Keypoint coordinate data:
- - -

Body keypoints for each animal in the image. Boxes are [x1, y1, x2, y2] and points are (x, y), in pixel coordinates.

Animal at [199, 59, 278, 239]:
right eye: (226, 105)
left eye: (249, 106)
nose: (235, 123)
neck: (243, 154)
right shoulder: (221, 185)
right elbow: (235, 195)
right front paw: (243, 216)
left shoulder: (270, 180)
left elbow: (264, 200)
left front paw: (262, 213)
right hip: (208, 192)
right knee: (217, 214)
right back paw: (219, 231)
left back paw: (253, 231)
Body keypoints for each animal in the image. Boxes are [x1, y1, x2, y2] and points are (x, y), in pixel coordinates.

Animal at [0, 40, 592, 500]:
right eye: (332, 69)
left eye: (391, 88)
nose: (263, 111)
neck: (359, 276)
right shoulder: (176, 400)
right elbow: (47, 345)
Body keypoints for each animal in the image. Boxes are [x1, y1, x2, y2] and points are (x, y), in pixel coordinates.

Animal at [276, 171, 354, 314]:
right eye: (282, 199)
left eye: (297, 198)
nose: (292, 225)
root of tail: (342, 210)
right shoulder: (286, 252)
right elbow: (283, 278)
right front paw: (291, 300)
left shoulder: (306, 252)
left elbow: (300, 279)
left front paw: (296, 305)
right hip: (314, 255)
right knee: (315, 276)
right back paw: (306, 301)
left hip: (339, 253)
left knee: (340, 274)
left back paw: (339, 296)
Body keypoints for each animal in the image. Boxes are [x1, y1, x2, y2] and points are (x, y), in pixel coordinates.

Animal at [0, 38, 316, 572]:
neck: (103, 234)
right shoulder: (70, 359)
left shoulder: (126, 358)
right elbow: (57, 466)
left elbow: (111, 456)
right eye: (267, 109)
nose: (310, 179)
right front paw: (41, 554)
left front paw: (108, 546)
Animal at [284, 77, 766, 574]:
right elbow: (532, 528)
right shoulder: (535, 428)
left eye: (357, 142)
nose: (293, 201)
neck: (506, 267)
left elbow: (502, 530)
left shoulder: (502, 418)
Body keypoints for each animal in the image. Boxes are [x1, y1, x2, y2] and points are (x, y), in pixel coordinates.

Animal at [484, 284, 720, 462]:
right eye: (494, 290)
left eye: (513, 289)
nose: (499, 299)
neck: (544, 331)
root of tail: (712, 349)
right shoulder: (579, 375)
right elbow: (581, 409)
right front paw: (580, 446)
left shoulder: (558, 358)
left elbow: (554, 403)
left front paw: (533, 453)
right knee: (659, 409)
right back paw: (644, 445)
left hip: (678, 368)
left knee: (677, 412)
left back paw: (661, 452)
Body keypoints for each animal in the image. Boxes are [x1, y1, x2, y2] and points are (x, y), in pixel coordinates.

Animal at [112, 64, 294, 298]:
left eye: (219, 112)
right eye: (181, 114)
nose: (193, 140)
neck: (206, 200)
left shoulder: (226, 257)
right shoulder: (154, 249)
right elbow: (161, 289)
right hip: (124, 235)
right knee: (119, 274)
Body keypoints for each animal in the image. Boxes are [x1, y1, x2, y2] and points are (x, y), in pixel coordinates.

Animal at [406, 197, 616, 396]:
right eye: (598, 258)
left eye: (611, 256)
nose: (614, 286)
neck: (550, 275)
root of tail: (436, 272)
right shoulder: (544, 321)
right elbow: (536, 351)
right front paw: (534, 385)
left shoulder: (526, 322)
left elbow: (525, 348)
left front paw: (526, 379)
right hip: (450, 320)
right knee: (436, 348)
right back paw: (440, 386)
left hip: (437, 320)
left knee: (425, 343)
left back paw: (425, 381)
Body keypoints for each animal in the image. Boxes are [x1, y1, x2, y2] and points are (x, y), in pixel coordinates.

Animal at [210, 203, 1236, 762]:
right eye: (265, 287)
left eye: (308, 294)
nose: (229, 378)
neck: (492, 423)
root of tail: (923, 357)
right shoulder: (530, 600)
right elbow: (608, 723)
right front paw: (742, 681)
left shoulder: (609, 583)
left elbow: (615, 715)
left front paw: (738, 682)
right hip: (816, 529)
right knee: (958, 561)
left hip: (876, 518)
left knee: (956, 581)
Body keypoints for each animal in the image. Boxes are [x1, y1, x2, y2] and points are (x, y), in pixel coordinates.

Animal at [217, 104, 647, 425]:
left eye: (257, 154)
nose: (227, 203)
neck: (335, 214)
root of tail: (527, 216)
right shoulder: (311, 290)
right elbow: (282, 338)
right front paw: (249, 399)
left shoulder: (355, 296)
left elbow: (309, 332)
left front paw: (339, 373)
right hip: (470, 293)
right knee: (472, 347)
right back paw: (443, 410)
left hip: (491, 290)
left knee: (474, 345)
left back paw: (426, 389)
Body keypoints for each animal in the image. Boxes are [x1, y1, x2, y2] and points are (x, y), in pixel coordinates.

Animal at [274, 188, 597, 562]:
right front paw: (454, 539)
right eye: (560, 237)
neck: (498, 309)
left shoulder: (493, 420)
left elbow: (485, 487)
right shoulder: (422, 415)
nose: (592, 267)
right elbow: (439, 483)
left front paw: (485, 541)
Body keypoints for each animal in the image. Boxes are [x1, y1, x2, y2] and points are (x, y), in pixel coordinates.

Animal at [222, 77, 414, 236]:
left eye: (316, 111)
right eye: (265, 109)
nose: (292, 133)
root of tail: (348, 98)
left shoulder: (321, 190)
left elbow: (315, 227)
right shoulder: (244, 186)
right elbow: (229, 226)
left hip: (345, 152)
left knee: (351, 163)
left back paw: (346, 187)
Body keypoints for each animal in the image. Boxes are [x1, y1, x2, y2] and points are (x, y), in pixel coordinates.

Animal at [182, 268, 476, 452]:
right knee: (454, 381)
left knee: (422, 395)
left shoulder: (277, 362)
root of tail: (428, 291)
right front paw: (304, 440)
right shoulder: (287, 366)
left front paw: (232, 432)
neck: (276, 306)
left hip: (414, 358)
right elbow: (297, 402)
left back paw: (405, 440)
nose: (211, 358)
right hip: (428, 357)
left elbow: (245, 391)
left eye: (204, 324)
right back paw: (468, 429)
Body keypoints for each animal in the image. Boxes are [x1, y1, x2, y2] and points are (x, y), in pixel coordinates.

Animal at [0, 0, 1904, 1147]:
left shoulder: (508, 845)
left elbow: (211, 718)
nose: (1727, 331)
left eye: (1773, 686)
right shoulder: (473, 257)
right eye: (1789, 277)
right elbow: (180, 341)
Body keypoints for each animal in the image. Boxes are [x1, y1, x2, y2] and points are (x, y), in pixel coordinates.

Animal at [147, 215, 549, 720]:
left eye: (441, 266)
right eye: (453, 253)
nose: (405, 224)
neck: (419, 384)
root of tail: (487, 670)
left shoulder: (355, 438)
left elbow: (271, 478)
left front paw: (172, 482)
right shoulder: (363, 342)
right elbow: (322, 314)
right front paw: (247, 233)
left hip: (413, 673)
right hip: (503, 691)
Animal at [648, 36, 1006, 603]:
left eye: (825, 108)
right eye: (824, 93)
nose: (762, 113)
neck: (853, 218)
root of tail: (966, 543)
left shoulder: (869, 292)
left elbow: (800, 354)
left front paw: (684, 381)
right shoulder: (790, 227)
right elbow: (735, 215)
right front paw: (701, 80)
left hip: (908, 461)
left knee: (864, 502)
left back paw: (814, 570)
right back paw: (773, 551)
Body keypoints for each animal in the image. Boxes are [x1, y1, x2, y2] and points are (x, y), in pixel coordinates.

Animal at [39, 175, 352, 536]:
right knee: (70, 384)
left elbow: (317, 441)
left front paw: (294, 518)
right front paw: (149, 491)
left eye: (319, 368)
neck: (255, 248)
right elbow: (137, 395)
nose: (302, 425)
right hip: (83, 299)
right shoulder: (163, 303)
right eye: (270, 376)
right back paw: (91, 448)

- - -

* Exercise objective
Up to and including the last line of the records above, print exactly every line from the one that contains "left elbow: (271, 478)" onward.

* Answer box
left elbow: (271, 478)
left front paw: (172, 482)
right shoulder: (363, 342)
right elbow: (322, 314)
right front paw: (247, 233)
left hip: (413, 673)
right hip: (503, 691)
Animal at [648, 36, 1006, 603]:
left eye: (825, 108)
right eye: (824, 93)
nose: (762, 113)
neck: (853, 218)
root of tail: (966, 543)
left shoulder: (869, 292)
left elbow: (800, 354)
left front paw: (684, 381)
right shoulder: (790, 227)
right elbow: (735, 215)
right front paw: (701, 80)
left hip: (908, 461)
left knee: (864, 502)
left back paw: (814, 570)
right back paw: (773, 551)
Body keypoints for each animal in the image. Boxes are [x1, y1, x2, y2] and points are (x, y), in pixel coordinates.

Animal at [39, 175, 352, 536]:
right knee: (70, 384)
left elbow: (317, 441)
left front paw: (294, 518)
right front paw: (149, 491)
left eye: (319, 368)
neck: (255, 248)
right elbow: (137, 395)
nose: (302, 425)
right hip: (83, 299)
right shoulder: (163, 303)
right eye: (270, 376)
right back paw: (91, 448)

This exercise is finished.